# Math Help - length of the bigger square..

1. ## length of the bigger square..

The ratio of the sides of 2 squares is 4:5. If the sum of their areas is 180 sq.cm, what is the length of the bigger square?

please do me a favor on this...
as i thought , can this be 4x + 5x = 180?

can anybody let me understand on this...
thanks a lot

2. ## Re: length of the bigger square..

Let $x$ be a side of the smaller square and let $y$ be a side of the bigger square.
The area of the smaller square is: $x^2$
The area of the bigger square is: $y^2$
So: $x^2+y^2=180$ (1)

You know the ratio of the sides of 2 square is: $\frac{4}{5}$, try to express this in function of $x$ and $y$ and then you can substitute this given into equation (1).

3. ## Re: length of the bigger square..

4/5 as x how about for y? we have only 1 equation... i cannot perform elimination in here.

thanks..

4. ## Re: length of the bigger square..

No, he did not say x was 4/5. Your problem says that the ratio of lengths is 4 to 5: x=(4/5)y.
$x^2+ y^2= 180$ becomes $\frac{16}{25}y^2+ y^2= 180$.

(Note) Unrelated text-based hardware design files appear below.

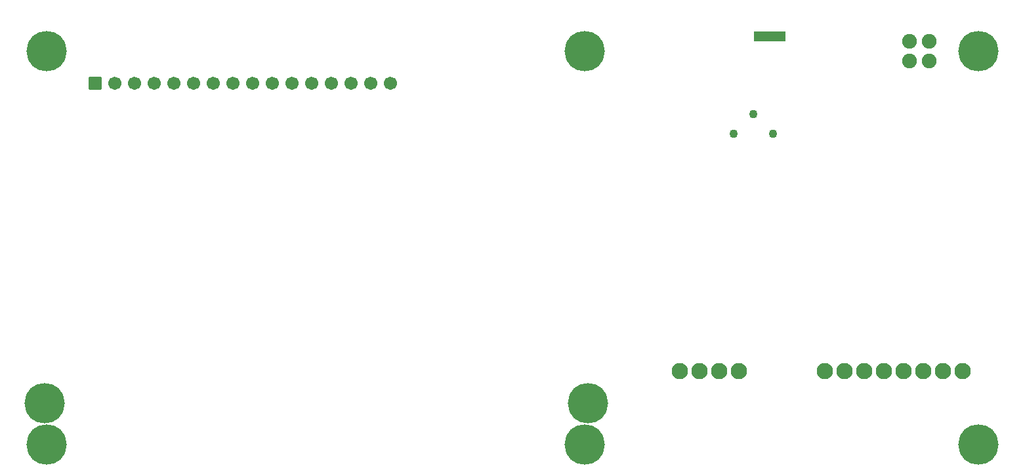
<source format=gbs>
G04 Layer: BottomSolderMaskLayer*
G04 Panelize: , Column: 2, Row: 2, Board Size: 127.89mm x 58.42mm, Panelized Board Size: 257.78mm x 118.84mm*
G04 EasyEDA v6.5.34, 2023-09-07 21:57:30*
G04 74dac189c7254be0b42c3ceae140a3ac,5a6b42c53f6a479593ecc07194224c93,10*
G04 Gerber Generator version 0.2*
G04 Scale: 100 percent, Rotated: No, Reflected: No *
G04 Dimensions in millimeters *
G04 leading zeros omitted , absolute positions ,4 integer and 5 decimal *
%FSLAX45Y45*%
%MOMM*%

%AMMACRO1*1,1,$1,$2,$3*1,1,$1,$4,$5*1,1,$1,0-$2,0-$3*1,1,$1,0-$4,0-$5*20,1,$1,$2,$3,$4,$5,0*20,1,$1,$4,$5,0-$2,0-$3,0*20,1,$1,0-$2,0-$3,0-$4,0-$5,0*20,1,$1,0-$4,0-$5,$2,$3,0*4,1,4,$2,$3,$4,$5,0-$2,0-$3,0-$4,0-$5,$2,$3,0*%
%ADD10C,1.1016*%
%ADD11C,1.7016*%
%ADD12MACRO1,0.1016X-0.8X-0.8X-0.8X0.8*%
%ADD13C,5.2032*%
%ADD14C,2.1016*%
%ADD15C,1.9016*%

%LPD*%
D10*
G01*
X9753574Y4394200D03*
G01*
X9499574Y4648200D03*
G01*
X9245574Y4394200D03*
D11*
G01*
X4819497Y5048199D03*
G01*
X4565497Y5048199D03*
G01*
X4311497Y5048199D03*
G01*
X4057497Y5048199D03*
G01*
X3803497Y5048199D03*
G01*
X3549497Y5048199D03*
G01*
X3295497Y5048199D03*
G01*
X3041497Y5048199D03*
G01*
X2787497Y5048199D03*
G01*
X2533497Y5048199D03*
G01*
X2279497Y5048199D03*
G01*
X2025497Y5048199D03*
G01*
X1771497Y5048199D03*
G01*
X1517497Y5048199D03*
G01*
X1263497Y5048199D03*
D12*
G01*
X1009497Y5048199D03*
D13*
G01*
X381000Y5461000D03*
G01*
X381000Y381000D03*
G01*
X12405106Y5461000D03*
G01*
X12405106Y381000D03*
G01*
X7365974Y914400D03*
D14*
G01*
X10421111Y1329893D03*
G01*
X10675111Y1329893D03*
G01*
X10929111Y1329893D03*
G01*
X11183111Y1329893D03*
G01*
X11437111Y1329893D03*
G01*
X11691111Y1329893D03*
G01*
X11945111Y1329893D03*
G01*
X12199111Y1329893D03*
G01*
X8550529Y1329918D03*
G01*
X8804529Y1329918D03*
G01*
X9058529Y1329918D03*
G01*
X9312529Y1329918D03*
D13*
G01*
X355600Y914400D03*
D15*
G01*
X11516106Y5588000D03*
G01*
X11516106Y5334000D03*
G01*
X11770106Y5334000D03*
G01*
X11770106Y5588000D03*
D13*
G01*
X7325106Y5461000D03*
G01*
X7325106Y381000D03*
G36*
X9512274Y5714974D02*
G01*
X9918674Y5714974D01*
X9918674Y5587974D01*
X9512274Y5587974D01*
G37*
M02*

</source>
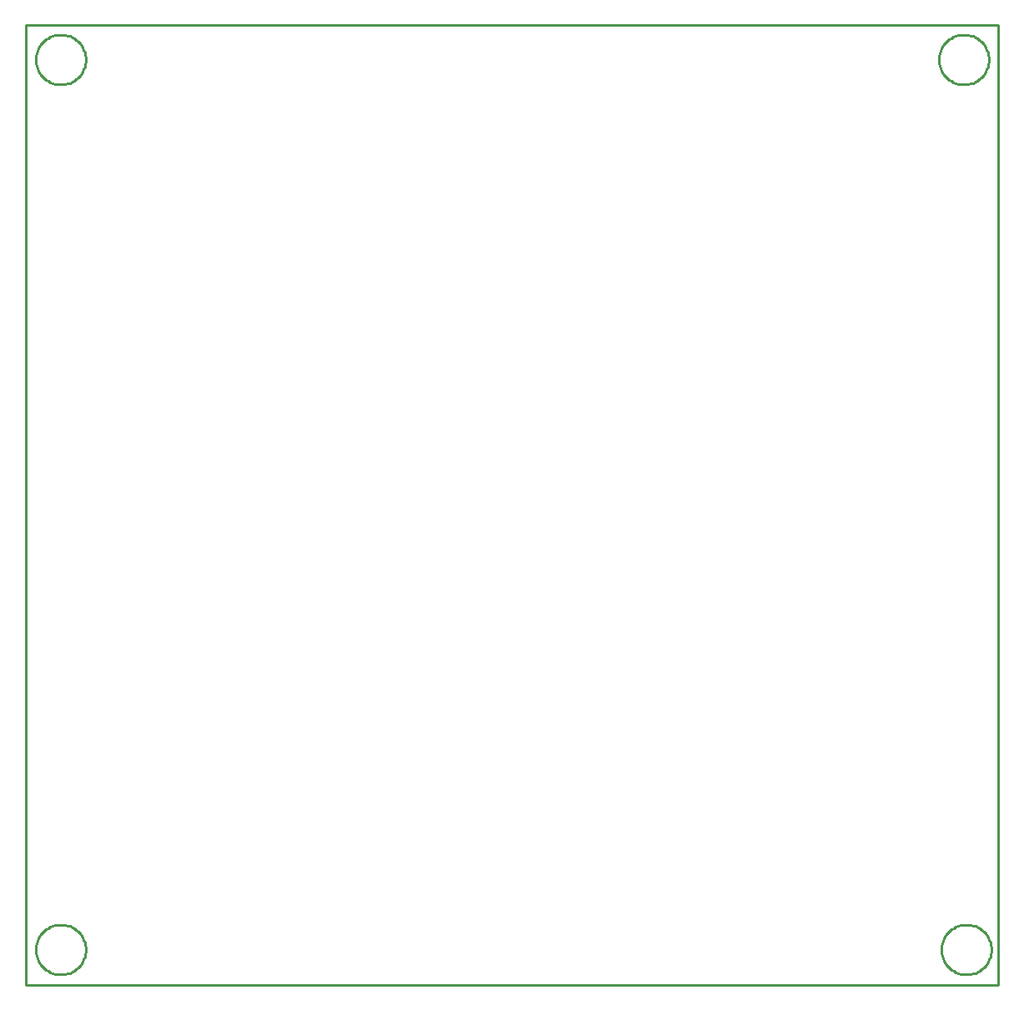
<source format=gko>
%FSLAX23Y23*%
%MOIN*%
G70*
G01*
G75*
%ADD10C,0.040*%
%ADD11C,0.050*%
%ADD12C,0.060*%
%ADD13C,0.059*%
%ADD14R,0.050X0.050*%
%ADD15C,0.071*%
%ADD16C,0.150*%
%ADD17C,0.062*%
%ADD18R,0.062X0.062*%
%ADD19O,0.079X0.098*%
%ADD20R,0.079X0.098*%
%ADD21R,0.063X0.063*%
%ADD22C,0.063*%
%ADD23C,0.098*%
%ADD24R,0.098X0.098*%
%ADD25C,0.010*%
%ADD26C,0.008*%
%ADD27C,0.012*%
%ADD28C,0.058*%
%ADD29C,0.068*%
%ADD30C,0.067*%
%ADD31R,0.058X0.058*%
%ADD32C,0.079*%
%ADD33C,0.158*%
%ADD34C,0.070*%
%ADD35R,0.070X0.070*%
%ADD36O,0.087X0.106*%
%ADD37R,0.087X0.106*%
%ADD38R,0.071X0.071*%
%ADD39C,0.106*%
%ADD40R,0.106X0.106*%
D25*
X8765Y5738D02*
X8765Y5747D01*
X8763Y5757D01*
X8761Y5767D01*
X8757Y5776D01*
X8753Y5785D01*
X8748Y5794D01*
X8742Y5802D01*
X8735Y5809D01*
X8727Y5816D01*
X8719Y5822D01*
X8711Y5826D01*
X8702Y5831D01*
X8692Y5834D01*
X8682Y5836D01*
X8672Y5837D01*
X8663Y5837D01*
X8653Y5837D01*
X8643Y5835D01*
X8633Y5832D01*
X8624Y5829D01*
X8615Y5824D01*
X8607Y5819D01*
X8599Y5812D01*
X8592Y5806D01*
X8585Y5798D01*
X8580Y5790D01*
X8575Y5781D01*
X8571Y5772D01*
X8568Y5762D01*
X8566Y5752D01*
X8565Y5742D01*
Y5733D01*
X8566Y5723D01*
X8568Y5713D01*
X8571Y5703D01*
X8575Y5694D01*
X8580Y5685D01*
X8585Y5677D01*
X8592Y5669D01*
X8599Y5663D01*
X8607Y5656D01*
X8615Y5651D01*
X8624Y5646D01*
X8633Y5643D01*
X8643Y5640D01*
X8653Y5638D01*
X8663Y5638D01*
X8672Y5638D01*
X8682Y5639D01*
X8692Y5641D01*
X8702Y5644D01*
X8711Y5649D01*
X8719Y5653D01*
X8727Y5659D01*
X8735Y5666D01*
X8742Y5673D01*
X8748Y5681D01*
X8753Y5690D01*
X8757Y5699D01*
X8761Y5708D01*
X8763Y5718D01*
X8765Y5728D01*
X8765Y5738D01*
X12385D02*
X12385Y5747D01*
X12383Y5757D01*
X12381Y5767D01*
X12377Y5776D01*
X12373Y5785D01*
X12368Y5794D01*
X12362Y5802D01*
X12355Y5809D01*
X12347Y5816D01*
X12339Y5822D01*
X12331Y5826D01*
X12322Y5831D01*
X12312Y5834D01*
X12302Y5836D01*
X12292Y5837D01*
X12283Y5837D01*
X12273Y5837D01*
X12263Y5835D01*
X12253Y5832D01*
X12244Y5829D01*
X12235Y5824D01*
X12227Y5819D01*
X12219Y5812D01*
X12212Y5806D01*
X12205Y5798D01*
X12200Y5790D01*
X12195Y5781D01*
X12191Y5772D01*
X12188Y5762D01*
X12186Y5752D01*
X12185Y5742D01*
Y5733D01*
X12186Y5723D01*
X12188Y5713D01*
X12191Y5703D01*
X12195Y5694D01*
X12200Y5685D01*
X12205Y5677D01*
X12212Y5669D01*
X12219Y5663D01*
X12227Y5656D01*
X12235Y5651D01*
X12244Y5646D01*
X12253Y5643D01*
X12263Y5640D01*
X12273Y5638D01*
X12283Y5638D01*
X12292Y5638D01*
X12302Y5639D01*
X12312Y5641D01*
X12322Y5644D01*
X12331Y5649D01*
X12339Y5653D01*
X12347Y5659D01*
X12355Y5666D01*
X12362Y5673D01*
X12368Y5681D01*
X12373Y5690D01*
X12377Y5699D01*
X12381Y5708D01*
X12383Y5718D01*
X12385Y5728D01*
X12385Y5738D01*
X8765Y9297D02*
X8765Y9307D01*
X8763Y9317D01*
X8761Y9327D01*
X8757Y9336D01*
X8753Y9345D01*
X8748Y9354D01*
X8742Y9362D01*
X8735Y9369D01*
X8727Y9376D01*
X8719Y9382D01*
X8711Y9386D01*
X8702Y9391D01*
X8692Y9394D01*
X8682Y9396D01*
X8672Y9397D01*
X8663Y9397D01*
X8653Y9397D01*
X8643Y9395D01*
X8633Y9392D01*
X8624Y9389D01*
X8615Y9384D01*
X8607Y9379D01*
X8599Y9372D01*
X8592Y9366D01*
X8585Y9358D01*
X8580Y9350D01*
X8575Y9341D01*
X8571Y9332D01*
X8568Y9322D01*
X8566Y9312D01*
X8565Y9302D01*
Y9293D01*
X8566Y9283D01*
X8568Y9273D01*
X8571Y9263D01*
X8575Y9254D01*
X8580Y9245D01*
X8585Y9237D01*
X8592Y9229D01*
X8599Y9223D01*
X8607Y9216D01*
X8615Y9211D01*
X8624Y9206D01*
X8633Y9203D01*
X8643Y9200D01*
X8653Y9198D01*
X8663Y9198D01*
X8672Y9198D01*
X8682Y9199D01*
X8692Y9201D01*
X8702Y9204D01*
X8711Y9209D01*
X8719Y9213D01*
X8727Y9219D01*
X8735Y9226D01*
X8742Y9233D01*
X8748Y9241D01*
X8753Y9250D01*
X8757Y9259D01*
X8761Y9268D01*
X8763Y9278D01*
X8765Y9288D01*
X8765Y9297D01*
X12375D02*
X12375Y9307D01*
X12373Y9317D01*
X12371Y9327D01*
X12367Y9336D01*
X12363Y9345D01*
X12358Y9354D01*
X12352Y9362D01*
X12345Y9369D01*
X12337Y9376D01*
X12329Y9382D01*
X12321Y9386D01*
X12312Y9391D01*
X12302Y9394D01*
X12292Y9396D01*
X12282Y9397D01*
X12273Y9397D01*
X12263Y9397D01*
X12253Y9395D01*
X12243Y9392D01*
X12234Y9389D01*
X12225Y9384D01*
X12217Y9379D01*
X12209Y9372D01*
X12202Y9366D01*
X12195Y9358D01*
X12190Y9350D01*
X12185Y9341D01*
X12181Y9332D01*
X12178Y9322D01*
X12176Y9312D01*
X12175Y9302D01*
Y9293D01*
X12176Y9283D01*
X12178Y9273D01*
X12181Y9263D01*
X12185Y9254D01*
X12190Y9245D01*
X12195Y9237D01*
X12202Y9229D01*
X12209Y9223D01*
X12217Y9216D01*
X12225Y9211D01*
X12234Y9206D01*
X12243Y9203D01*
X12253Y9200D01*
X12263Y9198D01*
X12273Y9198D01*
X12282Y9198D01*
X12292Y9199D01*
X12302Y9201D01*
X12312Y9204D01*
X12321Y9209D01*
X12329Y9213D01*
X12337Y9219D01*
X12345Y9226D01*
X12352Y9233D01*
X12358Y9241D01*
X12363Y9250D01*
X12367Y9259D01*
X12371Y9268D01*
X12373Y9278D01*
X12375Y9288D01*
X12375Y9297D01*
X8525Y5597D02*
X12414D01*
X8525Y9435D02*
X12414D01*
X12414Y5597D02*
Y9435D01*
X8525Y5597D02*
Y9435D01*
M02*

</source>
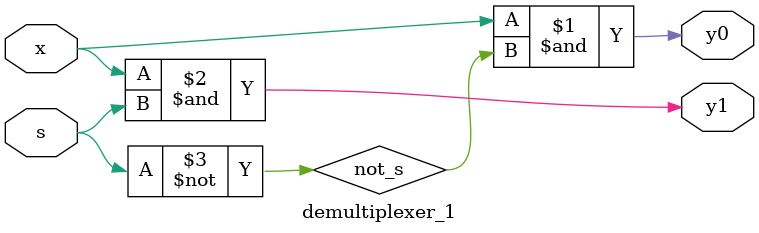
<source format=v>
`timescale 1ns / 1ps


module demultiplexer_1(
    input x, s,
    output y0, y1
    );
    
    wire not_s;
    
    not NOT1(not_s, s);
    and AND1(y0, x, not_s);
    and AND2(y1, x, s);
    
endmodule

</source>
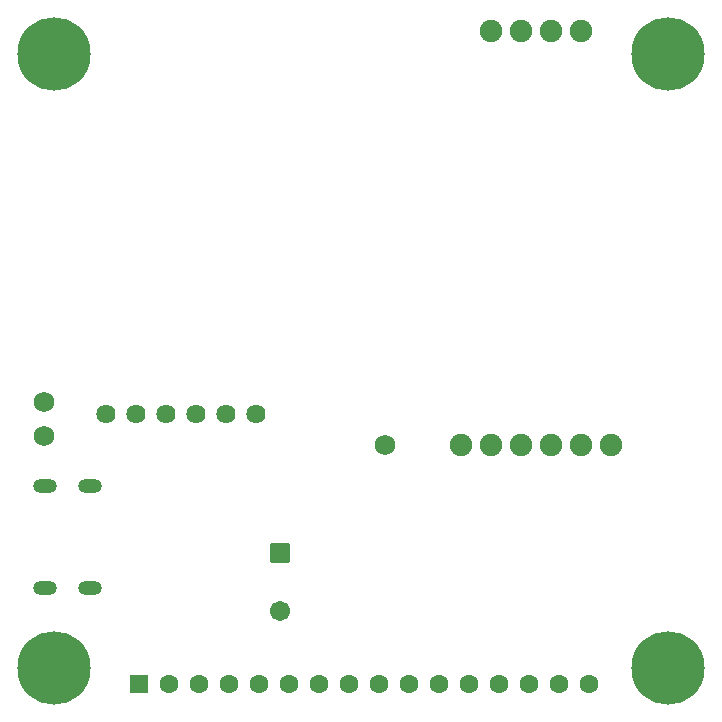
<source format=gbs>
G04 Layer: BottomSolderMaskLayer*
G04 EasyEDA v6.5.42, 2024-06-29 11:35:46*
G04 3b8aa43405674a7c8d552062a6d3ea0b,8e72fd04a6c14d66a7e837eb9aaabff2,10*
G04 Gerber Generator version 0.2*
G04 Scale: 100 percent, Rotated: No, Reflected: No *
G04 Dimensions in millimeters *
G04 leading zeros omitted , absolute positions ,4 integer and 5 decimal *
%FSLAX45Y45*%
%MOMM*%

%AMMACRO1*1,1,$1,$2,$3*1,1,$1,$4,$5*1,1,$1,0-$2,0-$3*1,1,$1,0-$4,0-$5*20,1,$1,$2,$3,$4,$5,0*20,1,$1,$4,$5,0-$2,0-$3,0*20,1,$1,0-$2,0-$3,0-$4,0-$5,0*20,1,$1,0-$4,0-$5,$2,$3,0*4,1,4,$2,$3,$4,$5,0-$2,0-$3,0-$4,0-$5,$2,$3,0*%
%ADD10C,1.7272*%
%ADD11MACRO1,0.2032X0.75X0.75X0.75X-0.75*%
%ADD12C,1.7032*%
%ADD13C,1.6256*%
%ADD14C,1.9032*%
%ADD15MACRO1,0.1016X-0.7499X0.7499X0.7499X0.7499*%
%ADD16C,1.6015*%
%ADD17O,2.0015962000000003X1.2015978000000003*%
%ADD18C,6.2032*%

%LPD*%
D10*
G01*
X3200400Y2286000D03*
D11*
G01*
X2311398Y1374138D03*
D12*
G01*
X2311400Y886460D03*
D10*
G01*
X317500Y2362200D03*
G01*
X317500Y2654300D03*
D13*
G01*
X838200Y2552700D03*
G01*
X1092200Y2552700D03*
G01*
X1346200Y2552700D03*
G01*
X1600200Y2552700D03*
G01*
X1854200Y2552700D03*
G01*
X2108200Y2552700D03*
D14*
G01*
X3848100Y2286000D03*
G01*
X4102100Y2286000D03*
G01*
X4356100Y2286000D03*
G01*
X4610100Y2286000D03*
G01*
X4864100Y2286000D03*
G01*
X5118100Y2286000D03*
G01*
X4102100Y5791200D03*
G01*
X4356100Y5791200D03*
G01*
X4610100Y5791200D03*
G01*
X4864100Y5791200D03*
D15*
G01*
X1125296Y266700D03*
D16*
G01*
X1379296Y266700D03*
G01*
X1633296Y266700D03*
G01*
X1887296Y266700D03*
G01*
X2141296Y266700D03*
G01*
X2395296Y266700D03*
G01*
X2649296Y266700D03*
G01*
X2903296Y266700D03*
G01*
X3157296Y266700D03*
G01*
X3411296Y266700D03*
G01*
X3665296Y266700D03*
G01*
X3919296Y266700D03*
G01*
X4173296Y266700D03*
G01*
X4427296Y266700D03*
G01*
X4681296Y266700D03*
G01*
X4935296Y266700D03*
D17*
G01*
X324459Y1079296D03*
G01*
X324459Y1943277D03*
G01*
X704469Y1079296D03*
G01*
X704469Y1943277D03*
D18*
G01*
X399999Y5599988D03*
G01*
X399999Y399999D03*
G01*
X5599988Y399999D03*
G01*
X5599988Y5599988D03*
M02*

</source>
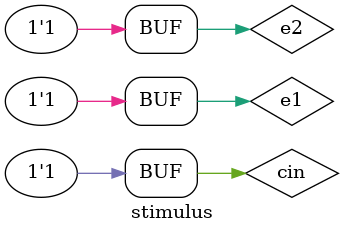
<source format=v>
`timescale 1ns / 1ps
module stimulus;
    // Inputs
    reg e1;
    reg e2;
    reg cin;

    // Outputs
    wire s;
    wire cout;

    // Instantiate the Unit Under Test (UUT)
    one_bit uut (
        e1,
        e2,
        cin,
        s,
        cout
    );

    initial begin
        $dumpfile("test.vcd");
        $dumpvars(0,stimulus);

        // Initialize Inputs
        e1 = 0; e2 = 0; cin = 0;
        #20 cin = 1;
        #20 e2 = 1; cin = 0;
        #20 cin = 1;
        #20 e1 = 1; e2 = 0; cin = 0;
        #20 cin = 1;
        #20 e2 = 1; cin = 0;
        #20 cin = 1;
        #40;
    end

    initial begin
        $monitor("t=%3d e1=%d e2=%d cin=%d => s=%d cout=%d",
                 $time, e1, e2, cin, s, cout);
    end
endmodule

</source>
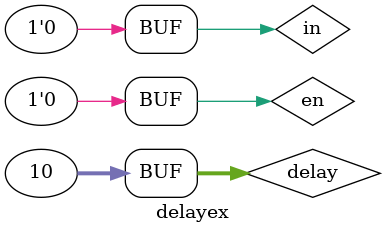
<source format=v>

`timescale 1ps/1ps

module delayex;

  reg [0:0]  en;
  reg [0:0]  in;
//  reg [0:0]  out;
  wire [0:0]  out;

  reg [31:0]  delay;

  reg [31:0]  result;

  apvm_delay a1 (delay, in, en, out);
  

initial
  begin

    // result = $apvm("delayelt!", "apvm_delay", "delayelt", delay, in, en, out);


    $dumpvars();

    en = 1'b0;
    in = 1'b0;
//    out = 1'bx;
    delay = 10;



    #10 en = 1'b1;

    #2  in = 1'b1;
    #1  in = 1'b0;
    #1  in = 1'b1;
    #1  in = 1'b0;

    #10 en = 1'b0;

    #10;

    #1  in = 1'b0;
    #1  in = 1'b1;

    #10;
    
    #10 en = 1'b1;
    #2  in = 1'b1;
    #1  in = 1'b0;
    #1  in = 1'b1;
    #1  in = 1'b0;

    #10 en = 1'b0;

  end

endmodule

</source>
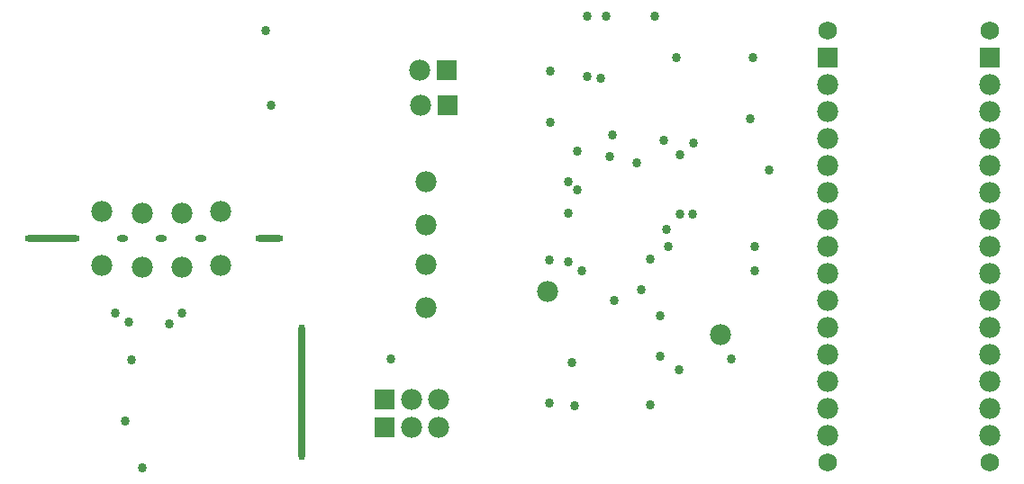
<source format=gbs>
G04 Layer_Color=16711935*
%FSLAX25Y25*%
%MOIN*%
G70*
G01*
G75*
%ADD38R,0.07800X0.07800*%
%ADD39C,0.07800*%
%ADD40R,0.07800X0.07800*%
%ADD41O,0.04337X0.02368*%
%ADD42O,0.02368X0.50400*%
%ADD43C,0.06900*%
%ADD44O,0.10400X0.02368*%
%ADD45O,0.20400X0.02368*%
%ADD46C,0.03400*%
D38*
X352500Y162000D02*
D03*
X292500D02*
D03*
D39*
X352500Y152000D02*
D03*
Y142000D02*
D03*
Y132000D02*
D03*
Y122000D02*
D03*
Y112000D02*
D03*
Y102000D02*
D03*
Y92000D02*
D03*
Y82000D02*
D03*
Y72000D02*
D03*
Y62000D02*
D03*
Y52000D02*
D03*
Y42000D02*
D03*
Y32000D02*
D03*
Y22000D02*
D03*
X292500Y152000D02*
D03*
Y142000D02*
D03*
Y132000D02*
D03*
Y122000D02*
D03*
Y112000D02*
D03*
Y102000D02*
D03*
Y92000D02*
D03*
Y82000D02*
D03*
Y72000D02*
D03*
Y62000D02*
D03*
Y52000D02*
D03*
Y42000D02*
D03*
Y32000D02*
D03*
Y22000D02*
D03*
X39000Y84500D02*
D03*
Y104500D02*
D03*
X53500D02*
D03*
Y84500D02*
D03*
X24000Y105000D02*
D03*
Y85000D02*
D03*
X68000Y105000D02*
D03*
Y85000D02*
D03*
X148500Y25000D02*
D03*
X138500D02*
D03*
X142000Y144500D02*
D03*
X141500Y157500D02*
D03*
X144000Y116000D02*
D03*
Y100000D02*
D03*
Y85500D02*
D03*
X253000Y59500D02*
D03*
X189000Y75500D02*
D03*
X144000Y69500D02*
D03*
X148500Y35500D02*
D03*
X138500D02*
D03*
D40*
X128500Y25000D02*
D03*
X152000Y144500D02*
D03*
X151500Y157500D02*
D03*
X128500Y35500D02*
D03*
D41*
X31500Y95000D02*
D03*
X46000D02*
D03*
X60500D02*
D03*
D42*
X98000Y38000D02*
D03*
D43*
X352500Y12000D02*
D03*
X292500D02*
D03*
Y172000D02*
D03*
X352500D02*
D03*
D44*
X86000Y95000D02*
D03*
D45*
X5500D02*
D03*
D46*
X86500Y144500D02*
D03*
X34000Y64000D02*
D03*
X49000Y63500D02*
D03*
X131000Y50500D02*
D03*
X212000Y125500D02*
D03*
X227000Y33500D02*
D03*
X199000Y33000D02*
D03*
X232000Y131500D02*
D03*
X190000Y157000D02*
D03*
X198000Y49000D02*
D03*
X237500Y46500D02*
D03*
X242500Y104000D02*
D03*
X228500Y177500D02*
D03*
X196500Y116000D02*
D03*
Y104500D02*
D03*
Y86500D02*
D03*
X213500Y72000D02*
D03*
X227000Y87272D02*
D03*
X233500Y92000D02*
D03*
X233000Y98500D02*
D03*
X265000Y162000D02*
D03*
X200000Y113000D02*
D03*
Y127500D02*
D03*
X265500Y83000D02*
D03*
Y92000D02*
D03*
X257000Y50500D02*
D03*
X223500Y76000D02*
D03*
X201500Y83000D02*
D03*
X190000Y138000D02*
D03*
X264000Y139500D02*
D03*
X222000Y123000D02*
D03*
X238000Y126000D02*
D03*
X243000Y130500D02*
D03*
X84500Y172000D02*
D03*
X39000Y10000D02*
D03*
X203500Y177500D02*
D03*
X271000Y120500D02*
D03*
X203500Y155000D02*
D03*
X208500Y154500D02*
D03*
X189500Y34000D02*
D03*
Y87000D02*
D03*
X210500Y177500D02*
D03*
X230500Y66500D02*
D03*
Y51500D02*
D03*
X213000Y133500D02*
D03*
X236500Y162000D02*
D03*
X238000Y104000D02*
D03*
X32500Y27500D02*
D03*
X35000Y50000D02*
D03*
X29000Y67500D02*
D03*
X53500D02*
D03*
M02*

</source>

5. ## Re: length of the bigger square..

Hello, rcs!

The ratio of the sides of two squares is 4:5.
If the sum of their areas is 180 sq.cm,
what is the length of the bigger square?

You had a good start . . .

Let $4x$ = side of smaller square.
Let $5x$ = side of larger square.

Their areas are: . $\begin{Bmatrix}(4x)^2 &=& 16x^2 \\ (5x)^2 &=& 25x^2 \end{Bmatrix}$

The sum of their areas is 180: . $16x^2 + 25x^2 \:=\:180$

Go for it!

6. ## Re: length of the bigger square..

Sir Soroban, HallsofIvy you guys are an angel !